Why a master's programme in constitutional law and human rights?
- Because constitutional law and human rights are areas of law where some of the most pressing issues of our time are decided. We live in uncertain times and the need for lawyers with a solid understanding of the role of legal constructs such as the rule of law, constitutionalism and human rights is greater than ever. Both grasping these issues as such, but also having the ability to actually apply and use these concepts in legal practice and through judicial enforcement has become increasingly important for lawyers in many different fields. The programme also plays to the strengths of our department as we have a very active group of scholars interested in constitutional and human rights issues. Since we are relatively small we are also able to really weave together different competences and approaches into a coherent whole in what I think will be a very solid master’s programme.
This will be the department's first master's programme available for international students. What are your thoughts on that?
- It’s exciting and something we really wanted to offer our international students. I think it will lead to a good mix of viewpoints and experiences that will be great for both our Swedish and international students.
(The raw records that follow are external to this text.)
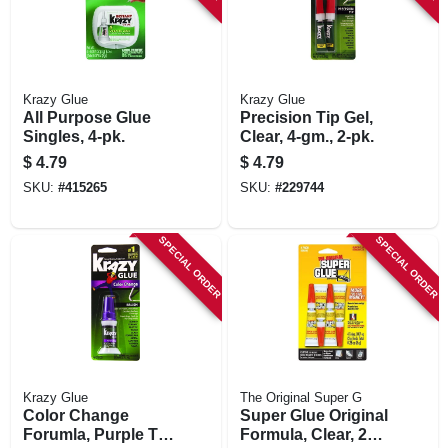
Krazy Glue
Krazy Glue
All Purpose Glue
Precision Tip Gel,
Singles, 4-pk.
Clear, 4-gm., 2-pk.
$
4.79
$
4.79
SKU:
#
415265
SKU:
#
229744
SPECIAL ORDER
SPECIAL ORDER
Krazy Glue
The Original Super G
Color Change
Super Glue Original
Forumla, Purple To
Formula, Clear, 2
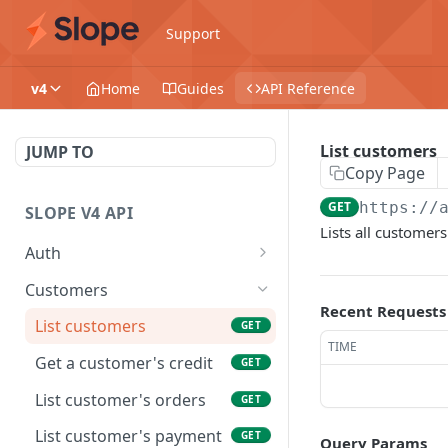
Support
v4
Home
Guides
API Reference
List customers
JUMP TO
Copy Page
GET
https://
SLOPE V4 API
Lists all customers
Auth
Generate a new session
POST
Customers
Recent Requests
Generate an access token
POST
List customers
GET
TIME
Get a customer's credit
GET
List customer's orders
GET
List customer's payment
GET
Query Params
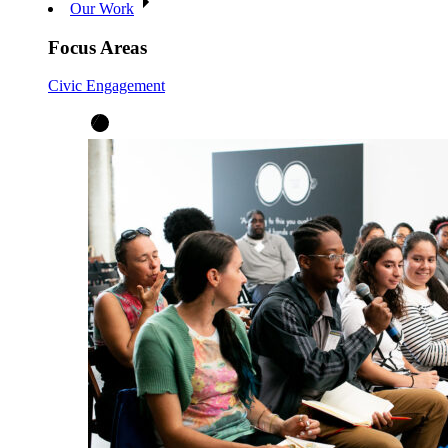
Our Work
Focus Areas
Civic Engagement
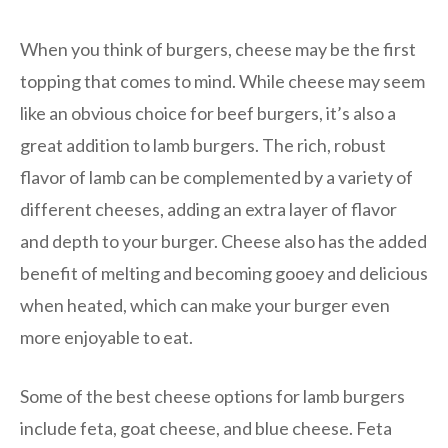
When you think of burgers, cheese may be the first
topping that comes to mind. While cheese may seem
like an obvious choice for beef burgers, it’s also a
great addition to lamb burgers. The rich, robust
flavor of lamb can be complemented by a variety of
different cheeses, adding an extra layer of flavor
and depth to your burger. Cheese also has the added
benefit of melting and becoming gooey and delicious
when heated, which can make your burger even
more enjoyable to eat.
Some of the best cheese options for lamb burgers
include feta, goat cheese, and blue cheese. Feta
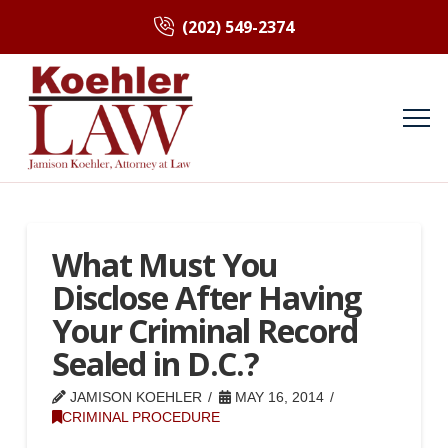
(202) 549-2374
What Must You
Disclose After Having
Your Criminal Record
Sealed in D.C.?
JAMISON KOEHLER
MAY 16, 2014
CRIMINAL PROCEDURE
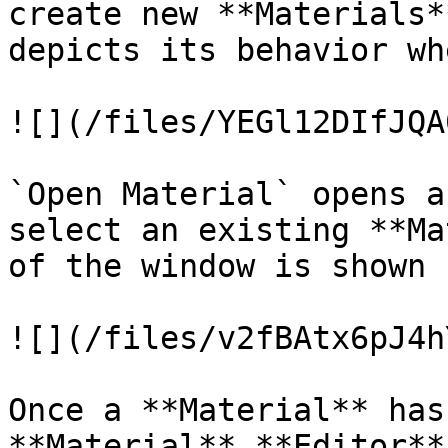
create new **Materials*
depicts its behavior wh
![](/files/YEGl12DIfJQA
`Open Material` opens a
select an existing **Ma
of the window is shown 
![](/files/v2fBAtx6pJ4h
Once a **Material** has
**Material** **Editor**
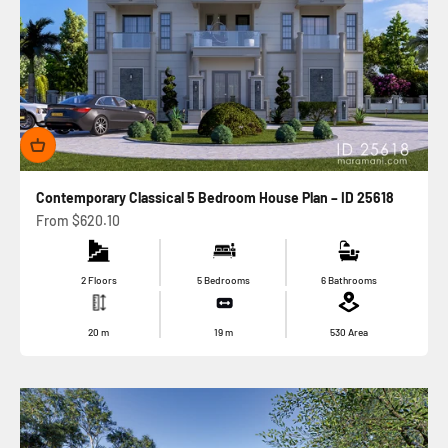
Contemporary Classical 5 Bedroom House Plan – ID 25618
Sale price
From
$620.10
2 Floors
5 Bedrooms
6 Bathrooms
20
m
19
m
530
Area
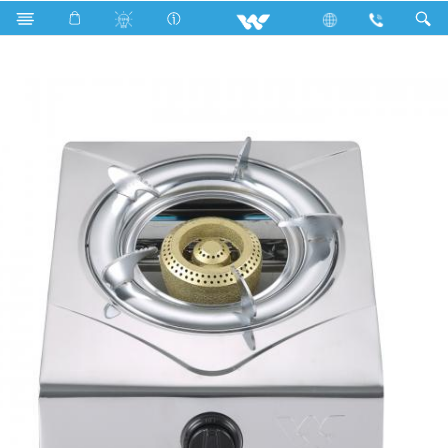
Search
WGS-SSH90 (LPG)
What are your hopes and expectations on the new programme?
- I really hope we get a great and diverse group of motivated students excited about the programme. I know the teachers they will meet are excited, and I personally really look forward to discussing the issues I face in my own research with the students in a more comprehensive way. I expect that at some point they will beg me to stop talking.
The programme contains three courses (and a final independent written essay), which also can be read as independent courses: rule of law, constitutionalism and fundamental principles; human rights law; and balance of power and constitutional enforcement. Information from the theachers resposible of each course can be found below.
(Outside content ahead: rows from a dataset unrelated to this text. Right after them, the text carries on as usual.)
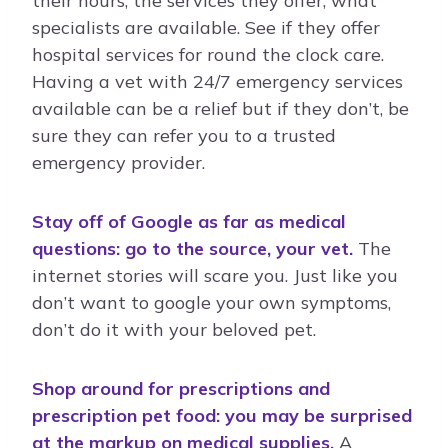
their hours, the services they offer, what
specialists are available. See if they offer
hospital services for round the clock care.
Having a vet with 24/7 emergency services
available can be a relief but if they don’t, be
sure they can refer you to a trusted
emergency provider.
Stay off of Google as far as medical
questions: go to the source, your vet.
The
internet stories will scare you. Just like you
don’t want to google your own symptoms,
don’t do it with your beloved pet.
Shop around for prescriptions and
prescription pet food: you may be surprised
at the markup on medical supplies.
A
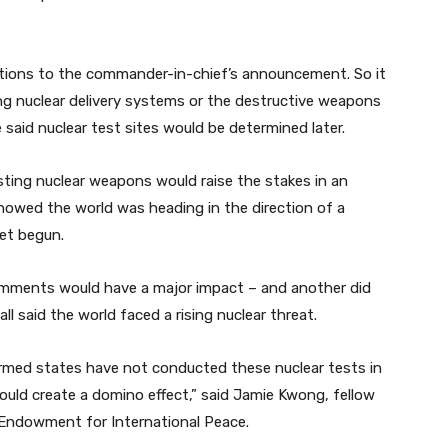
ations to the commander-in-chief’s announcement. So it
g nuclear delivery systems or the destructive weapons
said nuclear test sites would be determined later.
sting nuclear weapons would raise the stakes in an
owed the world was heading in the direction of a
yet begun.
comments would have a major impact – and another did
ll said the world faced a rising nuclear threat.
armed states have not conducted these nuclear tests in
ould create a domino effect,” said Jamie Kwong, fellow
 Endowment for International Peace.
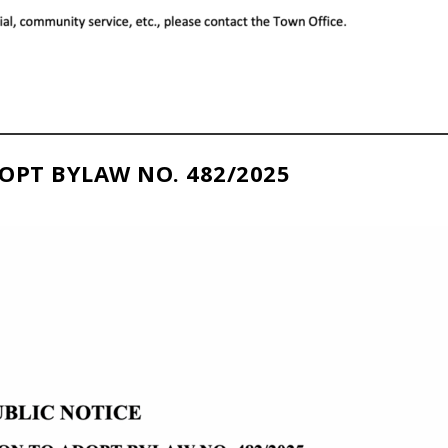
OPT BYLAW NO. 482/2025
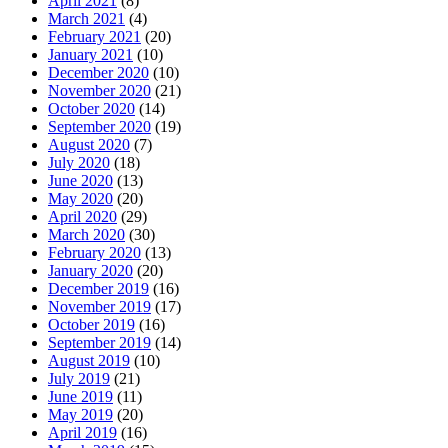
April 2021
(8)
March 2021
(4)
February 2021
(20)
January 2021
(10)
December 2020
(10)
November 2020
(21)
October 2020
(14)
September 2020
(19)
August 2020
(7)
July 2020
(18)
June 2020
(13)
May 2020
(20)
April 2020
(29)
March 2020
(30)
February 2020
(13)
January 2020
(20)
December 2019
(16)
November 2019
(17)
October 2019
(16)
September 2019
(14)
August 2019
(10)
July 2019
(21)
June 2019
(11)
May 2019
(20)
April 2019
(16)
Markus Naarttijärvi and Per Bergling about Rule of law, constitutionalism and fundamental principles:
- This course will provide students with an opportunity to study in depth certain key concepts of constitutional law and the legal structure and principles underpinning democratic societies. The course will adress the creation and legitimisation of constitutional orders, the role of constitutions in a multi-layered constitutional system such as the EU, and the tension between legal limits, political decision making and popular will. We will discuss and analyse recent developments such as Brexit and Catalonia as well as the challenges to constitutional principles brought on by populism, security crises and new technologies. A significant portion of the course will adress the concept of Rule of Law as a normative goal, precondition and means for reform, as well as how compliance and non-compliance with rule of law standards can be measured and evaluated in different political and legal systems and different phases of democratisation and reform.
Fanny Holm about Human Rights Law:
- This course addresses the global rise in legal protection of individuals and groups, at international and constitutional levels, that took off as a response to atrocities of the Second World War. Human rights law has grown into a complex system of regional and international institutions and legal frameworks. Comprehensive catalogues of rights and remedies for individuals as well as different groups are by now well established, yet normative and political controversies remain. These will provide starting points for exciting discussions during the course.
Mattias Derlén and Johan Lindholm
about Balance of Power and Constitutional Enforcement:
- We are constantly reminded how deeply affected society is by national and international actors wielding public power. In recent years, lawyers and non-lawyers alike have “rediscovered" the importance of constitutional rules governing the division of power between actors and providing a bridge between words on paper and actual, protected rights. The course Balance of Power and Constitutional Enforcement addresses these classical and topical issue using a comparative approach, discussing the issues by using examples from different legal systems. We look forward to great discussions.